National park in Western Australia

Yalgorup National Park is a national park in Western Australia, 105 km south of Perth, and directly south of Mandurah.

The park is located on the western edge of the Swan Coastal Plain and contains a chain of about ten lakes; the name rises from the two Noongar words Yalgor meaning lake and -up meaning place of.

The area is part of the Peel-Yalgorup Wetland system, which is classified as a Ramsar Wetland Site and was added to the List of Ramsar wetlands of international importance in 1990. Some of the lakes that make up the system include Boundary Lake, Swan Pond, Lake Pollard, Lake Yalgorup and Newnham Lake.

==Wildlife==
The wetlands of the park have been identified by BirdLife International as the Yalgorup Important Bird Area because of their importance for waterbirds. Lake Clifton and Lake Preston are both situated within the boundaries of the park and are home to a large variety of bird-life. Black swans, kingfishers, grebes, coots, waterfowl and a variety of parrots and a variety of dotterels can be found in and around the lake habitat.

Woodlands and tuart forests are also found within the park, and contain fauna including western grey kangaroos, emus, brush wallabies, brush-tailed possums, echidna and bandicoots. The quokka was also once found within the area but have been wiped out by foxes.

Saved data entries
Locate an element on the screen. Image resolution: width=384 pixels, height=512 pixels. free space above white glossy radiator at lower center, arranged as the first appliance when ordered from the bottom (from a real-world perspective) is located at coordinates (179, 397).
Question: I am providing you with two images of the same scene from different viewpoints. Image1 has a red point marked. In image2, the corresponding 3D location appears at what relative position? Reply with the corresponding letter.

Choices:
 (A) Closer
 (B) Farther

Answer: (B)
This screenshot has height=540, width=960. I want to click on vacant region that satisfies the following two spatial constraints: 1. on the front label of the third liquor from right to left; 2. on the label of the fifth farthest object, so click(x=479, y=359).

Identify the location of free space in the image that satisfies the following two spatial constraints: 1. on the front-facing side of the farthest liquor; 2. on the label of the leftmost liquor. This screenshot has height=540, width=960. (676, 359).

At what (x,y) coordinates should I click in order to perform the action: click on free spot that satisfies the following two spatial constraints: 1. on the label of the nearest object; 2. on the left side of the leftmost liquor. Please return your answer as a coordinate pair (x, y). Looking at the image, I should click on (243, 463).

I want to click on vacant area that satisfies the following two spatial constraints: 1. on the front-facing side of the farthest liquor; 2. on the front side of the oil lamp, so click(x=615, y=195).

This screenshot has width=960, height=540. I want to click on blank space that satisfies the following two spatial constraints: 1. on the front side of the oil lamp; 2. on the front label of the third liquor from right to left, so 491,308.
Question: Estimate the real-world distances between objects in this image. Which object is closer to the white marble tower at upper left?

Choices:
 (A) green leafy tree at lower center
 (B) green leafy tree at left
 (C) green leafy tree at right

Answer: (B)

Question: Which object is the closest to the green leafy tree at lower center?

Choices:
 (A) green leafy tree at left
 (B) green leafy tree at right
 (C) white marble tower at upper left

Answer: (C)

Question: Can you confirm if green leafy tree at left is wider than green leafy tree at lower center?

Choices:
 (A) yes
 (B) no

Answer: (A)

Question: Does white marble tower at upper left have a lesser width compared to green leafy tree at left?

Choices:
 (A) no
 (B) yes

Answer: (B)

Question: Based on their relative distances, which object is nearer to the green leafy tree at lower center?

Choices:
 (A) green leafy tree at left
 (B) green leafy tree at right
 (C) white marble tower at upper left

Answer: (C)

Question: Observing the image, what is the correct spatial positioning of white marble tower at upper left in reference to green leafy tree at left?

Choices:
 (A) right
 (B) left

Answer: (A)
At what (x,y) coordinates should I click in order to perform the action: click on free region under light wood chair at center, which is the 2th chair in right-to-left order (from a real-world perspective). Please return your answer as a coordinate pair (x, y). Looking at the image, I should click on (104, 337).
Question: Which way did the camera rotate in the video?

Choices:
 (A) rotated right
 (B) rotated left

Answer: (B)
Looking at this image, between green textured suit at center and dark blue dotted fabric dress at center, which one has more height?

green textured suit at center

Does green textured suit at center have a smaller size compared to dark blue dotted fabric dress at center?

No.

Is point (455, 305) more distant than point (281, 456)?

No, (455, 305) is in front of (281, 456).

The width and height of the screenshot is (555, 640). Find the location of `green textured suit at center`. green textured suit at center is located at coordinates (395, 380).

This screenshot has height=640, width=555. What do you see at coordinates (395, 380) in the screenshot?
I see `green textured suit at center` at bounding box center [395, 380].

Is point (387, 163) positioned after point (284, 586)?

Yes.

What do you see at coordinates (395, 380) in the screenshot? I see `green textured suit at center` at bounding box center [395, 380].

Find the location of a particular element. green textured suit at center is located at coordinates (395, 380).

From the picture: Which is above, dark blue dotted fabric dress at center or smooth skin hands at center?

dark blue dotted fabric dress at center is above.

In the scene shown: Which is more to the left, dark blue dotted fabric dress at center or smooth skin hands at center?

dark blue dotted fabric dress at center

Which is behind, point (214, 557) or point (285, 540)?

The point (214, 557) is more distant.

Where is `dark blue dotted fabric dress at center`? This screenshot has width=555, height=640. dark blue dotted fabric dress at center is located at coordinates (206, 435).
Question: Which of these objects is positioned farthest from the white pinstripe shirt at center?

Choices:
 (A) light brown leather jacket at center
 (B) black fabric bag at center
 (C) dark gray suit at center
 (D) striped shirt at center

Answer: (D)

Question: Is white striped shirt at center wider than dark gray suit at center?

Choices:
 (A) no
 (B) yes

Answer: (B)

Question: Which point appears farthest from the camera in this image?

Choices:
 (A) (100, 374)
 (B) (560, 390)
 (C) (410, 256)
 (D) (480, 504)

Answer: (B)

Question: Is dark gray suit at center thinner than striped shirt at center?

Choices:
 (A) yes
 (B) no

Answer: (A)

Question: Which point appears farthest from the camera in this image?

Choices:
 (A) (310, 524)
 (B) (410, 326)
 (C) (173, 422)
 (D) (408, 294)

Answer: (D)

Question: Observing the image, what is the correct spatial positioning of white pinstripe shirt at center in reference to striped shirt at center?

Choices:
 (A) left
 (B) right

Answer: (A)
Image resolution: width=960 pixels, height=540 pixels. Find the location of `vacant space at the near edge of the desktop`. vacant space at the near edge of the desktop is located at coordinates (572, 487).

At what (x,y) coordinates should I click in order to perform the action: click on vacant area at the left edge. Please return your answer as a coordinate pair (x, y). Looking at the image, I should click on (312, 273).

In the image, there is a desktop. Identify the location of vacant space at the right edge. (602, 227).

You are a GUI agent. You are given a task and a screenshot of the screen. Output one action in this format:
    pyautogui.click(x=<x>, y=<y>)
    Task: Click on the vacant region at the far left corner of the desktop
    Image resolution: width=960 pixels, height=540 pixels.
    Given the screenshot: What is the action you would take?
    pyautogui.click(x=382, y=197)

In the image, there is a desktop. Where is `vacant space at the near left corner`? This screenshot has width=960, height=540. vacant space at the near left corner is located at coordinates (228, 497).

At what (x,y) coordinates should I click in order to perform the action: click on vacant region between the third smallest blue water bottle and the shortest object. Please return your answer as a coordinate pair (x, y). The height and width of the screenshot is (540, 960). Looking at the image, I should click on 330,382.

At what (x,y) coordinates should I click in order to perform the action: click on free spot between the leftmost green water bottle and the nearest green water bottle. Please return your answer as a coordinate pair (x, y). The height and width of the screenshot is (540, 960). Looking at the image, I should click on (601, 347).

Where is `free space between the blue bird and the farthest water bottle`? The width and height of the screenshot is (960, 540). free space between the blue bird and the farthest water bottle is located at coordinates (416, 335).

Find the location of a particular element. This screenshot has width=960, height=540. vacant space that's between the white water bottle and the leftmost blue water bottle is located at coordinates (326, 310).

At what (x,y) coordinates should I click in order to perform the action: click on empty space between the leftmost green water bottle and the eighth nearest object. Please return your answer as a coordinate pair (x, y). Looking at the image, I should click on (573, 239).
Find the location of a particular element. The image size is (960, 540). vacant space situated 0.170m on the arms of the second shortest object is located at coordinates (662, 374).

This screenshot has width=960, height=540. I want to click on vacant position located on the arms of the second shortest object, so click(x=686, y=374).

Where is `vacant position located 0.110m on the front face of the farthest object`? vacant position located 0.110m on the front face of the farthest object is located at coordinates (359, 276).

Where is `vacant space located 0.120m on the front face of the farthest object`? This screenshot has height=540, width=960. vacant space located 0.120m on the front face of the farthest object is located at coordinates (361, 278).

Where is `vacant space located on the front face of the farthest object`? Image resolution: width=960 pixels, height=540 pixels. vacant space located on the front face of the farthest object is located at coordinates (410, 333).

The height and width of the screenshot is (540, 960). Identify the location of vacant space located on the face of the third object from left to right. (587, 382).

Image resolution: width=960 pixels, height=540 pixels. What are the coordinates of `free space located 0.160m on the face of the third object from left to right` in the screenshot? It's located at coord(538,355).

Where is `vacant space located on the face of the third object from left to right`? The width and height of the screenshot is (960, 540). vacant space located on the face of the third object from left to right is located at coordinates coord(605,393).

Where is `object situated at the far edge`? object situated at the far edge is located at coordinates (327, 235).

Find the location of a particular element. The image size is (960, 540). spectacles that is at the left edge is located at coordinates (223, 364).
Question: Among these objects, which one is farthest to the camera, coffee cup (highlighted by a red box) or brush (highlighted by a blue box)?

Check your understanding:
**A.** In the Yalgorup National Park text, rewrite the paragraph beginning "Woodlands and tuart forests" as a short bulleted list that keeps its main facts.
**B.** According to the Yalgorup National Park text, in what year was the Peel-Yalgorup Wetland system added to the List of Ramsar wetlands of international importance?

Answers by task:
**A.**
- Habitats: woodlands and tuart forests within the park
- Fauna: western grey kangaroos, emus, brush wallabies, brush-tailed possums, echidna and bandicoots
- Quokkas: once found in the area, but wiped out by foxes

**B.** 1990